Nello stesso tempo però i discepoli erano con lui. Io credo che questo voglia dire che questa solitudine non è mai isolamento. Non è essere soli e basta. Nel testo successivo, che sarà la trasfigurazione, oltre ai discepoli con lui compariranno Elia e Mosè. Si comincia ad intravvedere che il mettersi in relazione con il Padre per Gesù significa qualcosa che riguarda lui innanzitutto in cui lui è da solo, ma non è isolato. E' solo, ma in comunione. I discepoli sono con lui. E' solitudine sì, c'è qualcosa che posso dire solo io al Signore, quello che ho vissuto oggi l'ho vissuto solo io, se oggi non mi metto in relazione col Padre, ci sarà qualcosa che non verrà mai detto. Quindi solitudine sì, mai isolamento, ma apertura alla comunione.
Se questa solitudine è vera, cioè è relazione col Padre, immediatamente si apre alla comunione cioè alla presenza di quelli che ci sono accanto tutti i giorni.
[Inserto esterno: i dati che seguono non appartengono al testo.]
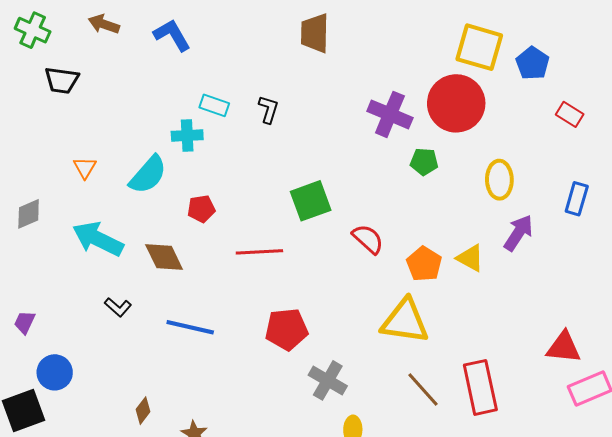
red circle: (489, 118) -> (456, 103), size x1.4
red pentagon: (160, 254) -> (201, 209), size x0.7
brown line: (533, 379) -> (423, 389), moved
In questa solitudine non possono non esserci i discepoli che sono i suoi compagni di viaggio. Non solo, sul Tabor ci sono anche quelli che sono già nelle mani del Padre per sempre Mosè ed Elia. E' una cosa bellissima, è quello che nella nostra tradizione cristiana chiamiamo la comunione dei santi. La preghiera dunque come luogo di comunione profonda ed autentica con chi ci vive accanto tutti i giorni e persino con chi se ne è già andato. Proprio mentre ci mettiamo in solitudine col Padre.
Mi fermo qui. Vedremo la prossima volta quello che succede ai piedi del Tabor.